Today's posts will address former NBCC winner Cormac McCarthy's latest novel, “The Road,” a finalist for the 2006 NBCC prize for fiction. 

How cool is Cormac McCarthy (not to be confused with the folk-n-blues artist of the same name)? He's only slightly more press-friendly than Thomas Pynchon — as far as I can tell he's given two interviews in the past 15 years, one to the New York Times (“'It's very interesting to see an animal out in the wild that can kill you graveyard dead,' he says with a smile”) and one to Vanity Fair (for which I can't find a link). He's a writer of towering gravity and self-possession (my greatest fear for him is occasional over-earnestness) whose output consists almost exclusively of major works.
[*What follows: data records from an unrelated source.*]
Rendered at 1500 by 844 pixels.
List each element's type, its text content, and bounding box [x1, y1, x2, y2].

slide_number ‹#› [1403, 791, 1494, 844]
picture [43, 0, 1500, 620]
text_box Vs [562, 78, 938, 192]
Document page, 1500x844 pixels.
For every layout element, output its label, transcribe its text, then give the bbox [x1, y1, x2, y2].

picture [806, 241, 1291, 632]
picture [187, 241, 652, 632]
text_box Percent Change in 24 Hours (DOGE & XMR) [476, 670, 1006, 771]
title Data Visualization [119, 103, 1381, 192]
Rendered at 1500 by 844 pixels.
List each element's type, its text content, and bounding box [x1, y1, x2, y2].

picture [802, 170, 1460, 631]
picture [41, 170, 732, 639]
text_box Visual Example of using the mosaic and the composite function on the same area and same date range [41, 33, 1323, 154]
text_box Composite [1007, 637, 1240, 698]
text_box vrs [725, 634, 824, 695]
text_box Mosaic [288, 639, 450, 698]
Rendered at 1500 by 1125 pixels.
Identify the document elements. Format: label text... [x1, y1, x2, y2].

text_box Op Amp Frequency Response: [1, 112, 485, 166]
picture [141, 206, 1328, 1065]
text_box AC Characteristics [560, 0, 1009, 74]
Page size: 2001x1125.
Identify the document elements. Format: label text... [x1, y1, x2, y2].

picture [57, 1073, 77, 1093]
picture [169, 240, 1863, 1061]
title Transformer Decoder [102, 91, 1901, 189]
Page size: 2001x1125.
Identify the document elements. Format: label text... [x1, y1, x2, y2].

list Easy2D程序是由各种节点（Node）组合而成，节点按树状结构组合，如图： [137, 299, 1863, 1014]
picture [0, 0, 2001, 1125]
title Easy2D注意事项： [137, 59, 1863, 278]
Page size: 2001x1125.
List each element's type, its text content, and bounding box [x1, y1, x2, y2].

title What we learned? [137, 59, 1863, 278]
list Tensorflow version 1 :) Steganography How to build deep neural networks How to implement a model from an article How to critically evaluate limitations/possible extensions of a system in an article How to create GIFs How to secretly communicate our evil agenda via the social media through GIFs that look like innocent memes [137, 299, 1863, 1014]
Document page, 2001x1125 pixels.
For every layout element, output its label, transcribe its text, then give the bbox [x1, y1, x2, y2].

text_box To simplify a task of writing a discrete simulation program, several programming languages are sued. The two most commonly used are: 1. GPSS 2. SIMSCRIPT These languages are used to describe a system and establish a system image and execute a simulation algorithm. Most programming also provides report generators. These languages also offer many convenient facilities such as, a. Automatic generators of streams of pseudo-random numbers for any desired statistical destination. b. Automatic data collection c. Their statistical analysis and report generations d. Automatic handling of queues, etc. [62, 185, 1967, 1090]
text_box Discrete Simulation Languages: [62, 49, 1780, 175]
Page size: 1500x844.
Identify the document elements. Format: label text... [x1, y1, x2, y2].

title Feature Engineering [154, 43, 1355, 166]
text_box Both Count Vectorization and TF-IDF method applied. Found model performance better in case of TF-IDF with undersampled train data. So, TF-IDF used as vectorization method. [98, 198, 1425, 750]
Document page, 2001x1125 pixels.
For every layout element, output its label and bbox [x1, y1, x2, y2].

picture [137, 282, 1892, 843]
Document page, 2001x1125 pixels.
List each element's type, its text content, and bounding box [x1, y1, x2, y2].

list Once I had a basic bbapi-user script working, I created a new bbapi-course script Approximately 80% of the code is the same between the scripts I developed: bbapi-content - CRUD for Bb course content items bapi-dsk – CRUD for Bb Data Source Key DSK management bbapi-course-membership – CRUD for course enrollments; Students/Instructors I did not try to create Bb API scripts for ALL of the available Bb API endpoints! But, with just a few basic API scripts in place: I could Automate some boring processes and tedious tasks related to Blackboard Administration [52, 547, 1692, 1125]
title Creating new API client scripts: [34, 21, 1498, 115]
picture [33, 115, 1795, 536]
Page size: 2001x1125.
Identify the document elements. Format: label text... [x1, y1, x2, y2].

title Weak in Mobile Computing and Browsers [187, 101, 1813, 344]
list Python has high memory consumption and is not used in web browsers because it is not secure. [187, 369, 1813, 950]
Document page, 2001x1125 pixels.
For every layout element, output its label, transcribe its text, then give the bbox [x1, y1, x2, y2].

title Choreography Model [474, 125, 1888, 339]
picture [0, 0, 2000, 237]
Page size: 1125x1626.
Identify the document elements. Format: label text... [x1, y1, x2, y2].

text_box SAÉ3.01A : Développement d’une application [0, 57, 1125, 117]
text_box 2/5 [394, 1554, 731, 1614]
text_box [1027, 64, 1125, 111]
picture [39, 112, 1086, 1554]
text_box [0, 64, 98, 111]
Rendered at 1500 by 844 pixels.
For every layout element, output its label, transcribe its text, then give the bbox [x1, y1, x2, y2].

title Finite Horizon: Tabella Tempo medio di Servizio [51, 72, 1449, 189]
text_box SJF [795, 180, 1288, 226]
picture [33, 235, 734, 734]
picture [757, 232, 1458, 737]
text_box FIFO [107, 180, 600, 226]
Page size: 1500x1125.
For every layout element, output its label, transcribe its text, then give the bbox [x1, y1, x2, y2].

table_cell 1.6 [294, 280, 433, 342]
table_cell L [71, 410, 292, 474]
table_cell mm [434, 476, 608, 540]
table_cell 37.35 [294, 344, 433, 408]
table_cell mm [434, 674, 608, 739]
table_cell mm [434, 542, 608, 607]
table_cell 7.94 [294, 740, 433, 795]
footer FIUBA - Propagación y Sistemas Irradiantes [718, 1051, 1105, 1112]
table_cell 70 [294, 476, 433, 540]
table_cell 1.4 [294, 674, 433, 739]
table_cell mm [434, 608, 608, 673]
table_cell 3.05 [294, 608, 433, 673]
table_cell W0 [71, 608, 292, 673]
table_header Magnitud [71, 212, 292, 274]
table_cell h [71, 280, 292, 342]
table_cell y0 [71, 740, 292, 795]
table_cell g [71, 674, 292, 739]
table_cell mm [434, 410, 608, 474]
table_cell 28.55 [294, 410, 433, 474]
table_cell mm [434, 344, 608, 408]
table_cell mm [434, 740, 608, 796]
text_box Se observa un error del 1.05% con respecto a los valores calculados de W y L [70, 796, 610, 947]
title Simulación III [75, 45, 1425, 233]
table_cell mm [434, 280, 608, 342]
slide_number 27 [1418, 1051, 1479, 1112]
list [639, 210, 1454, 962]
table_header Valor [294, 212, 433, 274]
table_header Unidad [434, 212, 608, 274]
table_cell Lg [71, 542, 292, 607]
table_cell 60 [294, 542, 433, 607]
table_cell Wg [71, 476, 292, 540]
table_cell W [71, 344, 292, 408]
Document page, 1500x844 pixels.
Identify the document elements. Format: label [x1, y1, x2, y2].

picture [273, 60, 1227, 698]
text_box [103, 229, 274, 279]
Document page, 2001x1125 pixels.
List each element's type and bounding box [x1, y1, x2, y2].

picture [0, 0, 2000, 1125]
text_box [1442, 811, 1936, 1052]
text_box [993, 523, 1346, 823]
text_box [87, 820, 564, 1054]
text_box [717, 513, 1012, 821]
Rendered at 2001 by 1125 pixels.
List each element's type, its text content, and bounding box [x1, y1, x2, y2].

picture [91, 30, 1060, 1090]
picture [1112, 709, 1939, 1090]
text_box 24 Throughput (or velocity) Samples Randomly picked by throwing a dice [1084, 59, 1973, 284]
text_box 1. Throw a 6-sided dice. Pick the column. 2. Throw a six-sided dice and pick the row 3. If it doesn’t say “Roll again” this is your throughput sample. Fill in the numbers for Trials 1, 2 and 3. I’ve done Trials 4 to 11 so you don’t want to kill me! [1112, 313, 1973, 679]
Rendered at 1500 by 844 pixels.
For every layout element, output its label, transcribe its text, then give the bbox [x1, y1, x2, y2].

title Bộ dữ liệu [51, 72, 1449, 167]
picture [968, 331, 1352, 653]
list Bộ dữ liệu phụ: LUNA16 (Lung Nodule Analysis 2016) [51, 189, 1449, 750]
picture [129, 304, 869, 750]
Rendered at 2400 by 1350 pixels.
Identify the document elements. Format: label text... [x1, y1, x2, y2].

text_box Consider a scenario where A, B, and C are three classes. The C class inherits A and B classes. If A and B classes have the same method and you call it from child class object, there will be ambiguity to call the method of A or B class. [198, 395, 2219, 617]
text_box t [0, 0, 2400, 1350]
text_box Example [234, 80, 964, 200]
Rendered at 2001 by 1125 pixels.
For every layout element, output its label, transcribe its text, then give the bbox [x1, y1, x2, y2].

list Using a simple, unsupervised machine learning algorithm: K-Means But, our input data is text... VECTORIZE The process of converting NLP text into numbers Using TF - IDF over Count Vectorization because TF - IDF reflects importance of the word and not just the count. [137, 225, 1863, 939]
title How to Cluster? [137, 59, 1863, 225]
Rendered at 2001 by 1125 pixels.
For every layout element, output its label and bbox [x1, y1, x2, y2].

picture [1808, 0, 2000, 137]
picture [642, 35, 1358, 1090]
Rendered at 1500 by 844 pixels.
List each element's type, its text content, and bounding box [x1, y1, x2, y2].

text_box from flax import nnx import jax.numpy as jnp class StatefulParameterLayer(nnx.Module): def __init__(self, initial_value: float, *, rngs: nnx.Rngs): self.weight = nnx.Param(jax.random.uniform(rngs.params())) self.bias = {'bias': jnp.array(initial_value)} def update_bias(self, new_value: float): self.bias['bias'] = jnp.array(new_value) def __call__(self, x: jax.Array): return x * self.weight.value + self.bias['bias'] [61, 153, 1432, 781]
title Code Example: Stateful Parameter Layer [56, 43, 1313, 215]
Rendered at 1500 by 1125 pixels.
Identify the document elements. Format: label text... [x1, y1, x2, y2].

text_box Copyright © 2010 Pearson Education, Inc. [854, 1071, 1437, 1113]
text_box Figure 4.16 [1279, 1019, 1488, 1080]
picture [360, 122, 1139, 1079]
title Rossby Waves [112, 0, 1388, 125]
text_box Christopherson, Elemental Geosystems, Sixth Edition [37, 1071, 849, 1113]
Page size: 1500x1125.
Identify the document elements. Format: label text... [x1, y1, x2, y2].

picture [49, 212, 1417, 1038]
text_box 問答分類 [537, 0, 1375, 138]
And in his seventies (b. 1933) he's recalibrating the huge, precise machinery of his prose to produce something remarkably similiar to genre fiction: the serial killer thriller No Country for Old Men, and the Mad Max post-apocalypse The Road, which is a finalist for the 2006 National Book Critics Circle prize in fiction.

To repeat myself: in The Road McCarthy, a writer of near-infinite dignity – he's pretty much the last living Modernist novelist – took on a trash-movie genre, the post-apocalyptic nightmare, the stuff of which Kevin Costner's Waterworld was made. (Kazuo Ishiguro pulled off a similar feat, only with clones, in the equally crushing Never Let Me Go, also an NBCC finalist.) The heroes are a father and a son, trudging across earth out of which every living cell has been burnt, going nowhere, with nothing to hope for. McCarthy goes whole hog: cannibalistic marauders, blast victims left smoldering in their charred clothing, the works. He never condescends to his premise. He commits to it totally and unwinkingly. He makes damn sure you feel ever inch of what humanity lost when the bombs fell, and why we lost it, and what the slow ensuing death will be like, and why most of us didn't deserve what we had in the first place.

Of course, like all good science fiction, The Road isn't really about the future at all: it's about the present. I have the distinct impression that The Road is what the world looks like to McCarthy right now. To him the apocalypse has already occurred, and the rest of us are just beginning to figure it out.